[[ Quoted passage open ]]

States General of the Netherlands
- Territorial extent: Netherlands, Dutch East Indies
- Enacted by: States General of the Netherlands
- Enacted: 21 July 1870

= Suikerwet =

The Dutch Suikerwet of 1870 (sugar law of 1870) regulated part of the shift from the cultivation system to private enterprise in the Dutch East Indies.

== The cultivation system ==

=== The first 25 years of the cultivation system ===
The sugar industry on Java had developed in the 17th century. It produced sugar for markets in China, India, and the Persian Gulf. Its raw sugar was only rarely sent to Europe, where it could not compete with sugar from the Americas. By the end of the 1820s annual production on Java was estimated to be about 7,000 t.

After the Java War (1825–1830), the colonial government implemented the cultivation system in the parts of Java where it had direct sovereignty, which by then was most of the island. The idea behind the system was that instead of paying land taxes, the Java peasants / serfs would be forced to grow cash crops. The principal products of the system were: sugar, tobacco and tea.

The main characteristics of the cultivation system were that the government organized the production of sugar cane, which it sold to sugar manufacturers. In turn the sugar manufacturers were obliged to sell most of their raw sugar back to the government at fixed prices. The dealings between the government and the manufacturer were regulated by the sugar contracts.

Apart from the cultivation system, sugar manufacturers could process sugar cane on the particuliere landerijen, private manorial property of mostly Chinese and Dutch lords; or on uncultivated lands hired from the government. Another option was to hire villages in the autonomous states of Yogyakarta or Surakarta, which gave the manufacturer, the use of the fields and labor of the villagers.

In 25 years, the sugar culture on Java developed from a rather backward business to an industry that competed on the world market. Production in piculs (60.5 kg) per bahu (0.71 hectare) rose almost threefold, and cane mills driven by buffalo were replaced by steam driven sugarcane mills. By 1855 the yearly production of raw sugar under the cultivation system was about 1,500,000 piculs or 90,750 t.

The profits of the cultivation system were huge. Most of these ended up in the Dutch state treasury. A smaller part was used to subsidize shipbuilding and industry in the Netherlands. The Netherlands Trading Society paid inflated prices to ship products to the Netherlands on board Dutch ships. The government itself levied lower taxes if raw sugar was exported to the Netherlands. The former helped the Dutch shipbuilding industry to recover. The latter aided the recovery of the once famous Dutch sugar refining industry, which had previously relied on raw sugar from the Caribbean.

[[ Quoted passage closed ]]
[[ Collected material open ]]

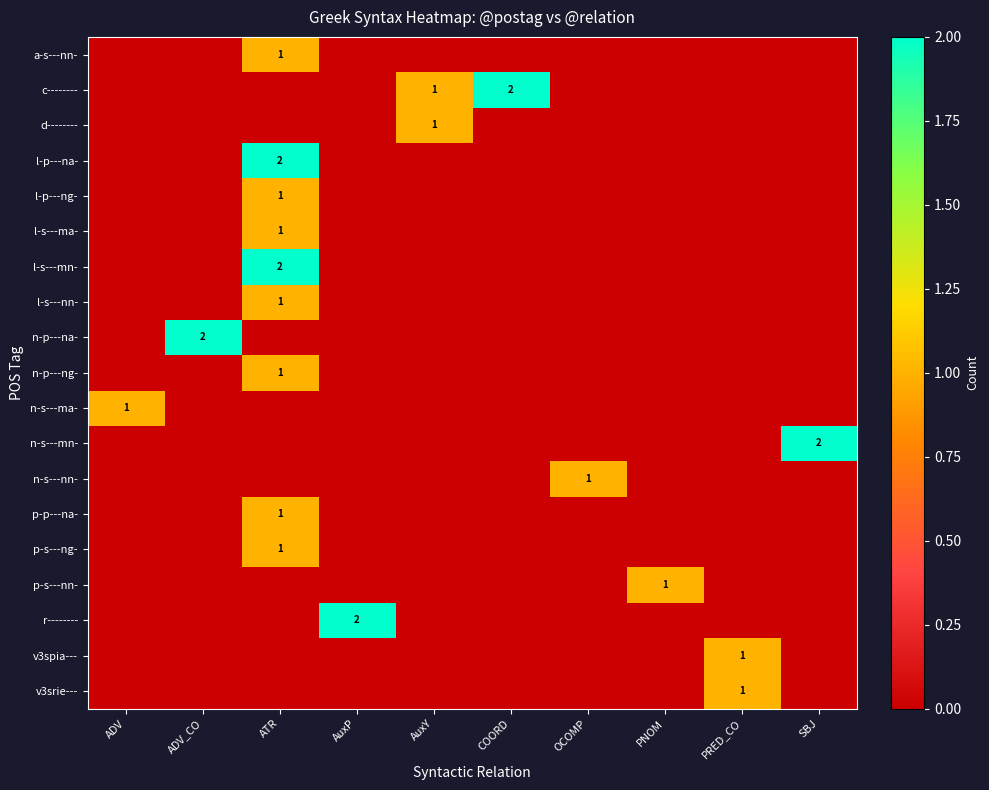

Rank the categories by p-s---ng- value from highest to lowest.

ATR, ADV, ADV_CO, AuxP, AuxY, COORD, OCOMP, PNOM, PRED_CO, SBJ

[[ Collected material closed ]]

== Directions ==
1. In the Suikerwet article, what was the estimated annual sugar production on Java by the end of the 1820s?
2. Extend the Suikerwet article from the point where it stops.

== Answers in order ==
1. About 7,000 t.

2.
=== Criticism ===
The cultivation system was initially very successful from the perspective of the Dutch government and Dutch economy. It was initially even successful for the local population, as this doubled from 6 to 12 million in 25 years. However, in about 1850 the system came under severe criticism. Dutchmen on Java who were not related to the public service saw themselves excluded from the profits that the system generated. Liberals in the Netherlands harbored the same sentiment. The liberals also gave scientific reasons to abolish the system, proving that it stifled innovation, and prevented the East Indies economy from achieving its full potential. The defenders of the system claimed that it defended the local population from exploitation by capitalists.

In December 1852 the liberal W. R. van Hoëvell, a famous critic of the colonial system explained some of the problems of the sugar contracts, which ruled the interaction between the government and the raw sugar manufacturers. In recent years, the mandatory sale of 1/3 or 2/3 of the manufacturer's raw sugar to the government at fixed prices had been very profitable for the manufacturers, but had cost millions to the government. The sugar contracts were not tendered, but were given to those who were friendly to the government. Apart from being unequitable, this caused further losses to the East Indies government, because competition would have led to more beneficial contracts. All of this stifled the flow of industrial investments to the East Indies. Hoëvell demanded that the government should leave the trade in raw sugar. I.e. the government should no longer buy raw sugar, but give the sugar manufacturers freedom to sell their product wherever they wanted.

== The Suikerwet ==

=== Content ===
The Suikerwet was worded as a change to article 66 of the Reglement op het beleid der regering van Nederlandsch-Indië (statute for the government of the Dutch East Indies). The new article determined that:
- The authorities would not promote additional forced sugar cultivation.
- The existing forced sugar cultivation would be scaled down starting in 1879 so as to disappear in 1890.
- The existing forced sugar cultivation would not exceed 20% of the grounds of a village, unless the village itself requested this. There should be proper payment for the use of the village grounds and labor. The government's involvement in planting should be replaced by that of the manufacturer as soon as possible. The manufacturer should not use water meant for the village agriculture, etc.
- The Governor-general of the Dutch East Indies would ensure that useful companies would not be restricted or continue to be restricted.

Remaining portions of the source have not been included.